The report also concluded that proper health and safety policies relating to the handling, transportation, storage and disposal of waste asbestos cement pipes were in place within Clare County Council in June 2013, when the local authority received the complaint from Mr Linnane. It notes, however, that there were “shortcomings” in the area of communications and that the appropriate health and safety training required to implement the various procedures was not always provided.

“This in turn led to a lack of a full appreciation and awareness of the need to comply, at all times, with the policies as set out for dealing with asbestos. We are satisfied that the failures were not due to any negative attitude towards health and safety, any blatant disregard for the policies in place or any unwillingness to implement such policies. Instead, it is our view that the failures more likely occurred because of a perception in some areas that the handling of lengths of asbestos pipes presented minimal risk,” the extensive report noted.

Meanwhile, medical advice, received in the aftermath of the final report being made available to Clare County Council, has concluded there is “no evidence of risk” to the general public.

“Asbestos is a naturally-occurring mineral fibre and is present in the outdoor air around us and in some naturally-occurring water sources. It has been used for many years in construction, until more recent years. Today, many farm buildings and commercial units safely contain asbestos material that does not pose a health risk to the individuals entering such buildings. Asbestos, in good condition, does not pose a risk to an individual’s health,” Dr David Madden, occupational health therapist, stated.

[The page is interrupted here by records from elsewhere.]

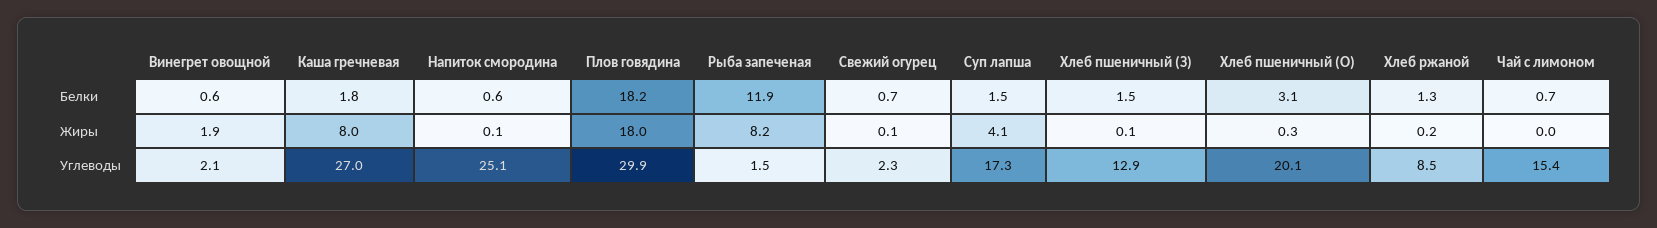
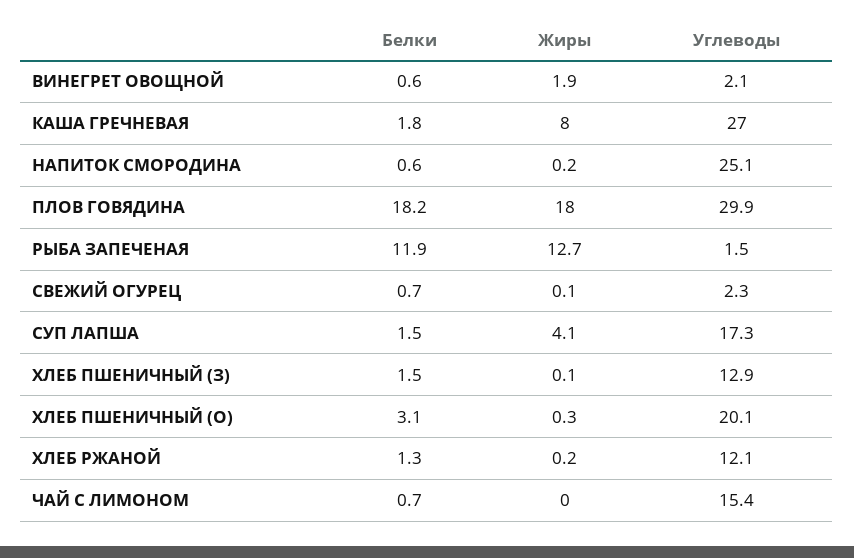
  {
    "Винегрет овощной": {
      "Белки": 0.6,
      "Жиры": 1.9,
      "Углеводы": 2.1
    },
    "Каша гречневая": {
      "Белки": 1.8,
      "Жиры": 8,
      "Углеводы": 27
    },
    "Напиток смородина": {
      "Белки": 0.6,
-     "Жиры": 0.1,
+     "Жиры": 0.2,
      "Углеводы": 25.1
    },
    "Плов говядина": {
      "Белки": 18.2,
      "Жиры": 18,
      "Углеводы": 29.9
    },
    "Рыба запеченая": {
      "Белки": 11.9,
-     "Жиры": 8.2,
+     "Жиры": 12.7,
      "Углеводы": 1.5
    },
    "Свежий огурец": {
      "Белки": 0.7,
      "Жиры": 0.1,
      "Углеводы": 2.3
    },
    "Суп лапша": {
      "Белки": 1.5,
      "Жиры": 4.1,
      "Углеводы": 17.3
    },
    "Хлеб пшеничный (З)": {
      "Белки": 1.5,
      "Жиры": 0.1,
      "Углеводы": 12.9
    },
    "Хлеб пшеничный (О)": {
      "Белки": 3.1,
      "Жиры": 0.3,
      "Углеводы": 20.1
    },
    "Хлеб ржаной": {
      "Белки": 1.3,
      "Жиры": 0.2,
-     "Углеводы": 8.5
+     "Углеводы": 12.1
    },
    "Чай с лимоном": {
      "Белки": 0.7,
      "Жиры": 0,
      "Углеводы": 15.4
    }
  }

“I note from the report that asbestos was stored in a number of privately-owned and council sites. It is my opinion, having reviewed the investigation report, there was no evidence of risk to the public. I note the report confirms no evidence of asbestos pipes crushing, again suggesting no risk to the general public. I am aware that a number of asbestos products were removed from a farmer’s private land at the farmer’s request. There was no evidence to suggest risk to the general public in this situation either. It is important to realise that, generally, asbestos in good condition left undisturbed does not pose a risk to the general public,” Dr Madden concluded.